I have been on TAM for about 3 months now. I had an EA which turned to a PA on my husband of 7 months. We have been together/lived together for almost 5 years. I have just recently cut off connection with the OM so I can get my head screwed on straight to focus on my H and myself. 

I moved out of our house 3 days ago rent free with a friend while we figure out our situation. She doesn't want me to be pay rent whatsoever. I tried. 

My feelings are still so raw from everything I have done because the affair was so recent and the fact that it took me so long to realize I have to commit to NC with OM. I was completely addicted. At this point, I can't honestly look my H in the eyes and tell him I am ready for true reconciliation because of the way I am feeling. I ultimately gave my heart to another man. However, I am willing to work on a process of healing for him, myself, and our family while maintaining NC with the OM so that we can see if there is any hope. We will also continue to see a marriage counselor as well as seeing her for individual counseling as well.

What I am trying to ask is….. Are there any specific rules or guidelines that anyone here has used to help with a separation? 

The reason I ask is because although I have moved out and actually been out of the house for 3 weeks at my Dad’s before this; we still have no space. My H calls me hourly at work and wants to hang out every night only to cry together and talk about everything all over again. I know this is not helping either of us and I feel like we need some space to gather our own thoughts and not always lean on each other. I feel like we both have some growing up to do and we both need to work on ourselves. I turned to the OM to cope and he turned to pills. We both continued to do everything wrong when saying we were working on things. 

Any good websites or lists that have helped with this subject?


----------



## Hunger (Mar 26, 2012)

I was hoping to see stickies in this forum but no such luck.


----------



## thankfulone (Apr 9, 2012)

Try the book, Should I stay or go? How Controlled Separation saved our marriage by Lee Raffel, MSW. Very good book with clear instructions and scenarios in how to get a constructive separation going.


----------



## kindi (Apr 28, 2012)

You don't need separation, you don't need a book and your husband doesn't need pills.

You cheated on him, you gave your heart to another man, you're not interested in reconciling, and yet your husband calls you every hour and hangs out every night with you while you both cry together?

He needs to grow a set and stop contacting you except to update you on the status of the divorce.

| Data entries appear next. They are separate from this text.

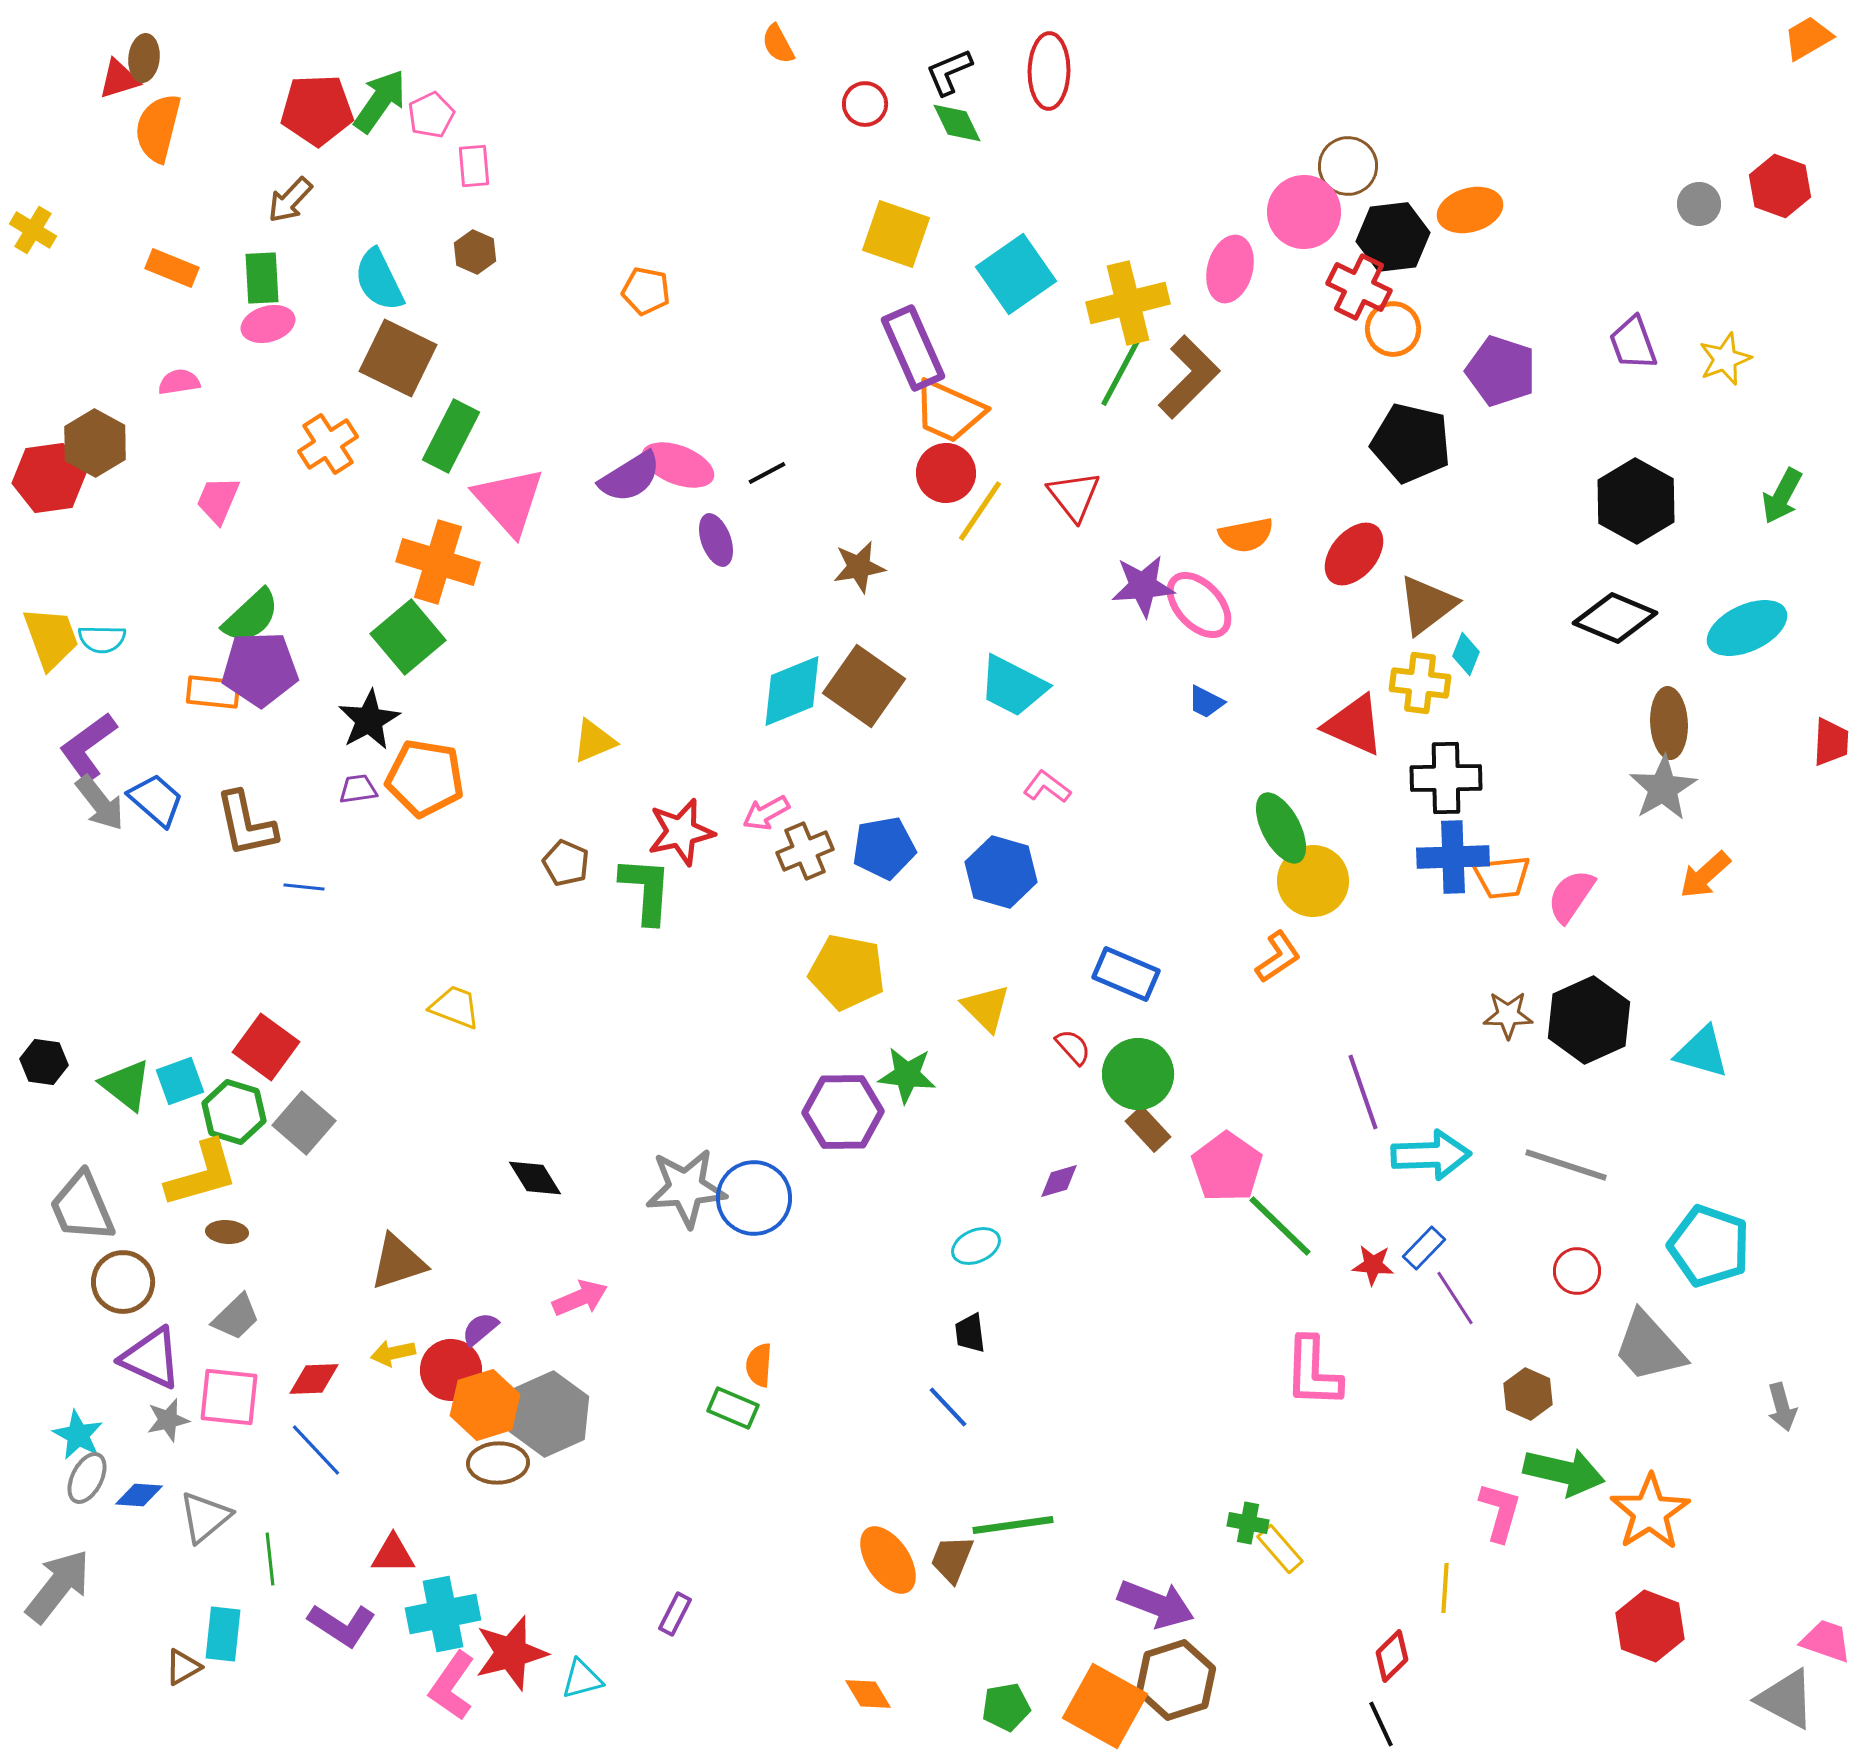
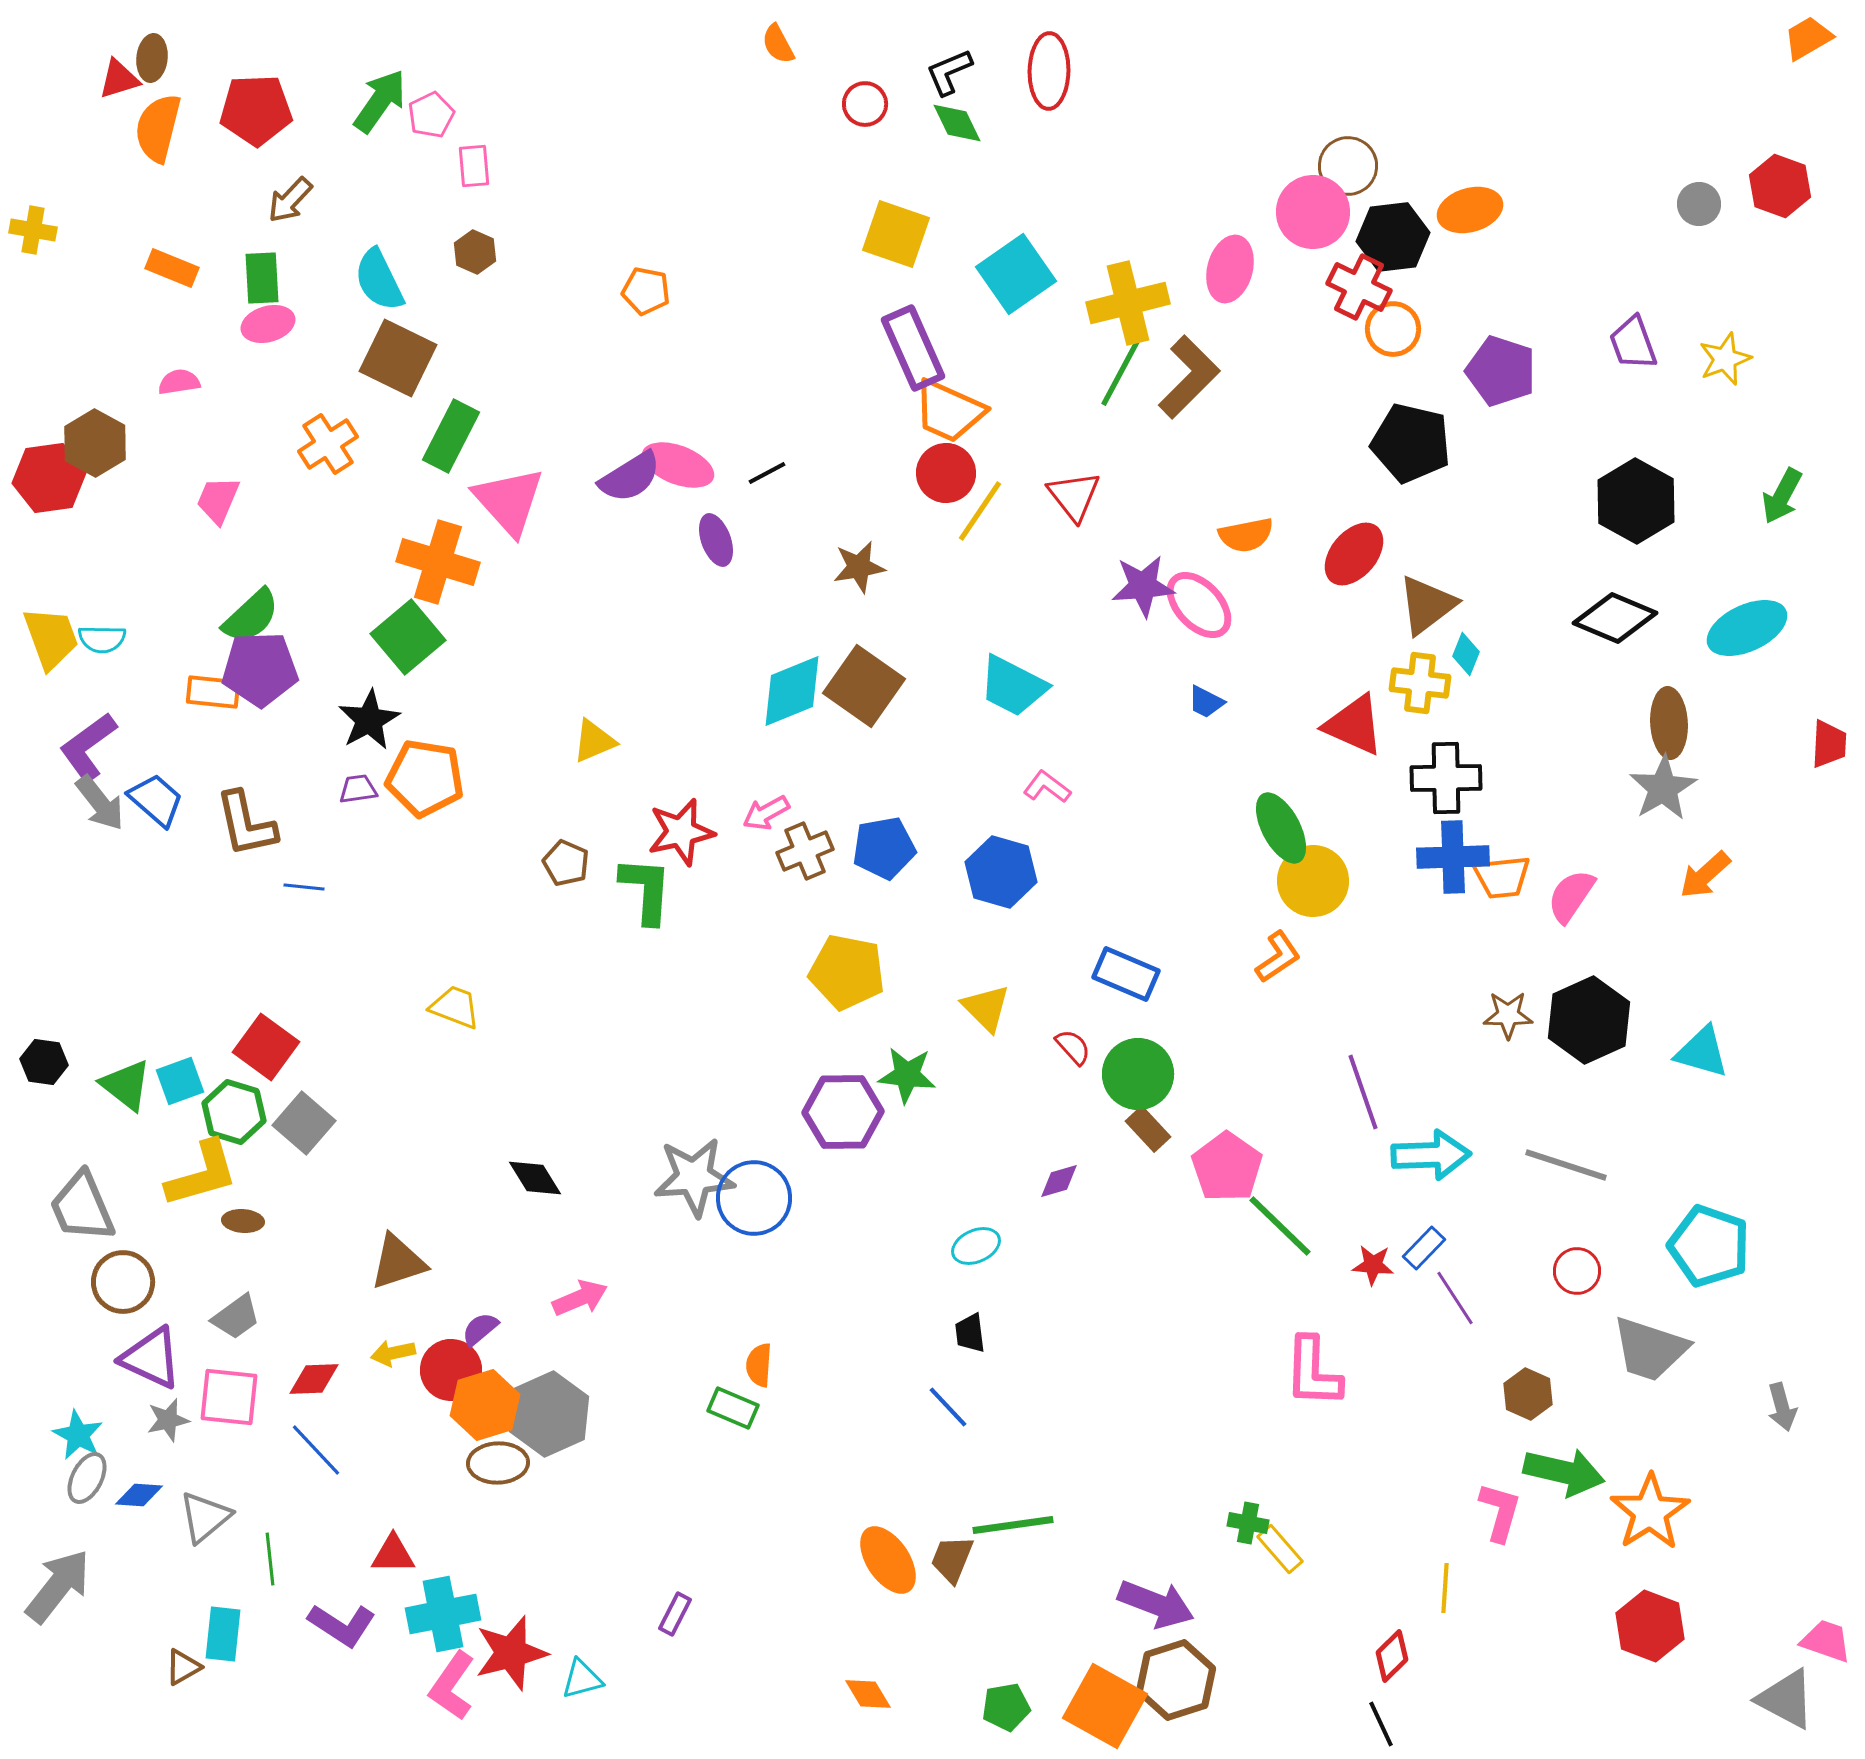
brown ellipse at (144, 58): moved 8 px right
red pentagon at (317, 110): moved 61 px left
pink circle at (1304, 212): moved 9 px right
yellow cross at (33, 230): rotated 21 degrees counterclockwise
red trapezoid at (1831, 742): moved 2 px left, 2 px down
gray star at (686, 1188): moved 8 px right, 11 px up
brown ellipse at (227, 1232): moved 16 px right, 11 px up
gray trapezoid at (236, 1317): rotated 8 degrees clockwise
gray trapezoid at (1649, 1347): moved 1 px right, 2 px down; rotated 30 degrees counterclockwise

I do understand why you left him, he isn't exactly the "strong protective type".


----------



## Married in VA (Jan 6, 2012)

There is no such thing as a successful separation. Either work toward R or D, separation is limbo and for a BS that is hell. He needs to man up and kick you to the curb since you are not in a place to move toward R.


----------



## Shaggy (Jul 17, 2011)

Separations are just practice fir divorcing. They offter the fantasy of doing something forthe marriage while untruth they just give people time to learn to be without the other person, and in many cases a chance to cheat.
_Posted via Mobile Device_


----------



## bandit.45 (Feb 8, 2012)

It should actually be called "cheateration".


----------



## that_girl (Jul 6, 2011)

We wee separated for 3 months. It was successful for our situation. We reconciled, but there was no cheating, so i can't really help you. Cheating brings in so much more pain and resentment and anger. It can last forever, even if you want to forget it. Your husband's spirit was basically murdered. It's hard to rebuild after that.


----------